[Stored data entries]

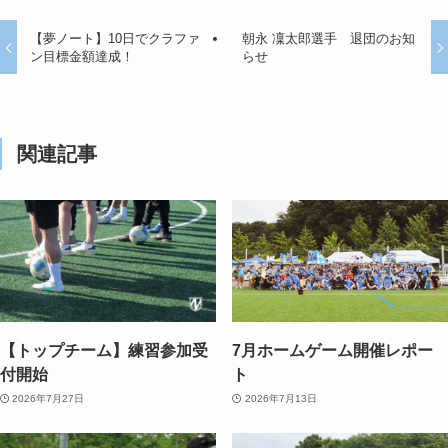
【夢ノート】10日でクラファ
朝永 凜太郎選手 退団のお知
ン目標金額達成！
らせ
関連記事
【トップチーム】練習参加受
7月ホームゲーム開催レポー
付開始
ト
2026年7月27日
2026年7月13日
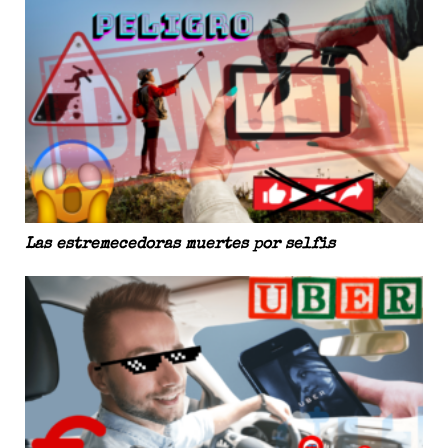
Las estremecedoras muertes por selfis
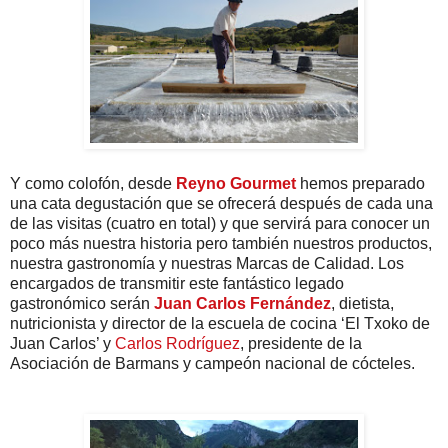
Y como colofón, desde
Reyno Gourmet
hemos preparado
una cata degustación que se ofrecerá después de cada una
de las visitas (cuatro en total) y que servirá para conocer un
poco más nuestra historia pero también nuestros productos,
nuestra gastronomía y nuestras Marcas de Calidad. Los
encargados de transmitir este fantástico legado
gastronómico serán
Juan Carlos Fernández
, dietista,
nutricionista y director de la escuela de cocina ‘El Txoko de
Juan Carlos’ y
Carlos Rodríguez
, presidente de la
Asociación de Barmans y campeón nacional de cócteles.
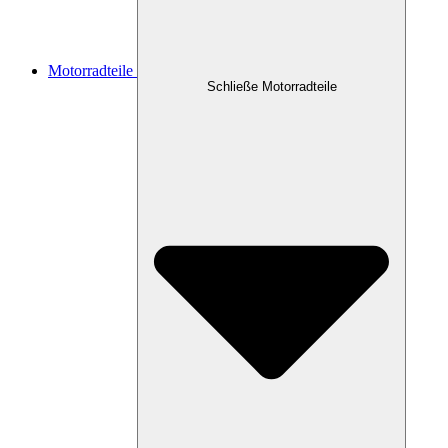
Motorradteile
Schließe Motorradteile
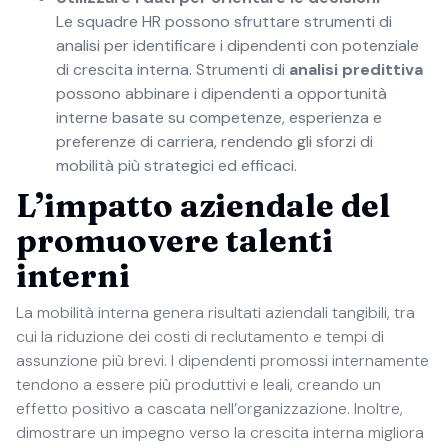
Le squadre HR possono sfruttare strumenti di
analisi per identificare i dipendenti con potenziale
di crescita interna. Strumenti di
analisi predittiva
possono abbinare i dipendenti a opportunità
interne basate su competenze, esperienza e
preferenze di carriera, rendendo gli sforzi di
mobilità più strategici ed efficaci.
L’impatto aziendale del
promuovere talenti
interni
La mobilità interna genera risultati aziendali tangibili, tra
cui la riduzione dei costi di reclutamento e tempi di
assunzione più brevi. I dipendenti promossi internamente
tendono a essere più produttivi e leali, creando un
effetto positivo a cascata nell’organizzazione. Inoltre,
dimostrare un impegno verso la crescita interna migliora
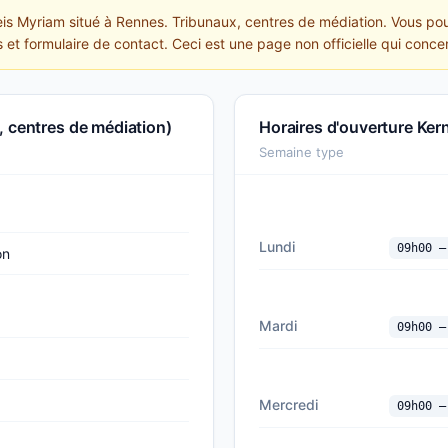
eis Myriam situé à Rennes. Tribunaux, centres de médiation. Vous pou
s et formulaire de contact. Ceci est une page non officielle qui conce
, centres de médiation)
Horaires d'ouverture Ker
Semaine type
Lundi
09h00 —
on
Mardi
09h00 —
Mercredi
09h00 —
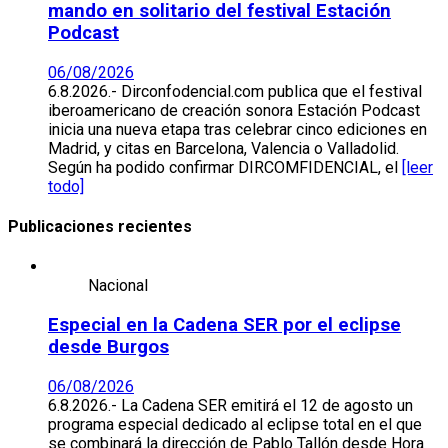
mando en solitario del festival Estación
Podcast
06/08/2026
6.8.2026.- Dirconfodencial.com publica que el festival
iberoamericano de creación sonora Estación Podcast
inicia una nueva etapa tras celebrar cinco ediciones en
Madrid, y citas en Barcelona, Valencia o Valladolid.
Según ha podido confirmar DIRCOMFIDENCIAL, el
[leer
todo]
Publicaciones recientes
Nacional
Especial en la Cadena SER por el eclipse
desde Burgos
06/08/2026
6.8.2026.- La Cadena SER emitirá el 12 de agosto un
programa especial dedicado al eclipse total en el que
se combinará la dirección de Pablo Tallón desde Hora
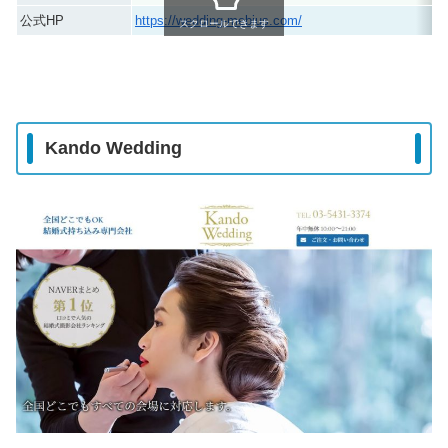
公式HP
https://wedding-mebius.com/
スクロールできます
Kando Wedding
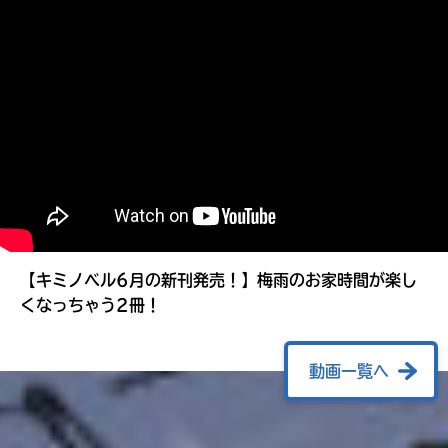
る
【キミノベル6月の新刊発売！】梅雨のお家時間が楽し
くなっちゃう2冊！
動画一覧へ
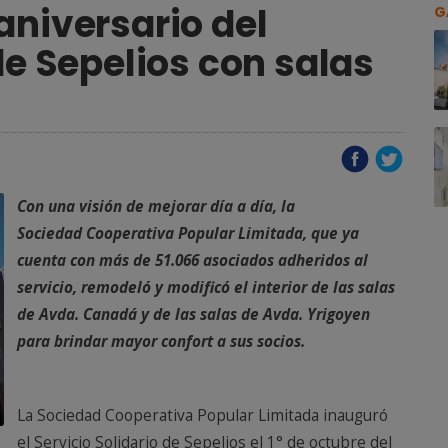
aniversario del
G
de Sepelios con salas
Con una visión de mejorar día a día, la
Sociedad Cooperativa Popular Limitada, que ya
cuenta con más de 51.066 asociados adheridos al
servicio, remodeló y modificó el interior de las salas
de Avda. Canadá y de las salas de Avda. Yrigoyen
para brindar mayor confort a sus socios.
La Sociedad Cooperativa Popular Limitada inauguró
el Servicio Solidario de Sepelios el 1° de octubre del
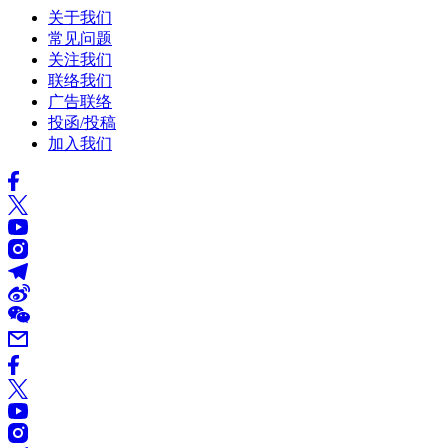
关于我们
常见问题
关注我们
联络我们
广告联络
投函/投稿
加入我们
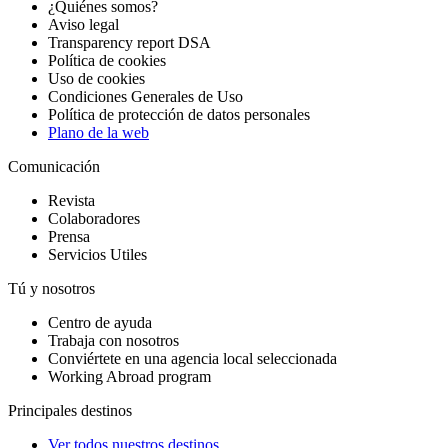
¿Quiénes somos?
Aviso legal
Transparency report DSA
Política de cookies
Uso de cookies
Condiciones Generales de Uso
Política de protección de datos personales
Plano de la web
Comunicación
Revista
Colaboradores
Prensa
Servicios Utiles
Tú y nosotros
Centro de ayuda
Trabaja con nosotros
Conviértete en una agencia local seleccionada
Working Abroad program
Principales destinos
Ver todos nuestros destinos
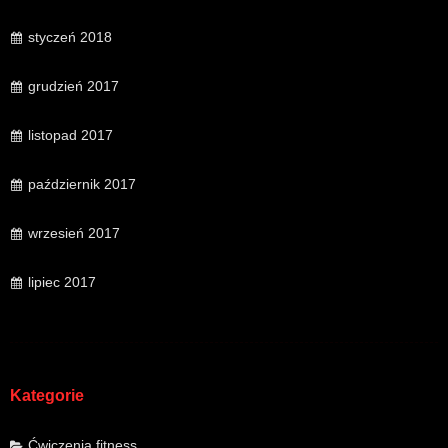
styczeń 2018
grudzień 2017
listopad 2017
październik 2017
wrzesień 2017
lipiec 2017
Kategorie
Ćwiczenia fitness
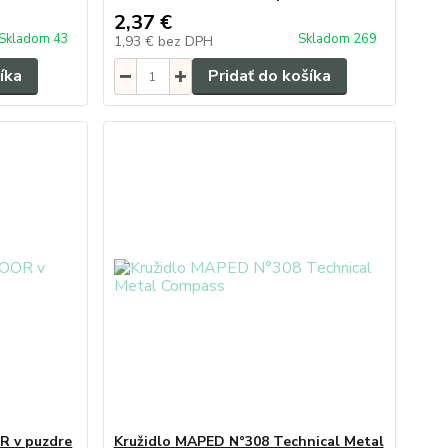
2,37 €
Skladom 43
Skladom 269
1,93 €
bez DPH
íka
Pridať do košíka
R v puzdre
Kružidlo MAPED N°308 Technical Metal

Prompt:
A verbatim copy is needed of the lines running from the line with "Trabaja con nosotros" to the end of the data above, both included. Keep the pictures out of it.

Written solution:
Trabaja con nosotros
Conviértete en una agencia local seleccionada
Working Abroad program
Principales destinos
Ver todos nuestros destinos
styczeń 2018
grudzień 2017
listopad 2017
październik 2017
wrzesień 2017
lipiec 2017
Kategorie
Ćwiczenia fitness
2,37 €
Skladom 43
Skladom 269
1,93 €
bez DPH
íka
Pridať do košíka
R v puzdre
Kružidlo MAPED N°308 Technical Metal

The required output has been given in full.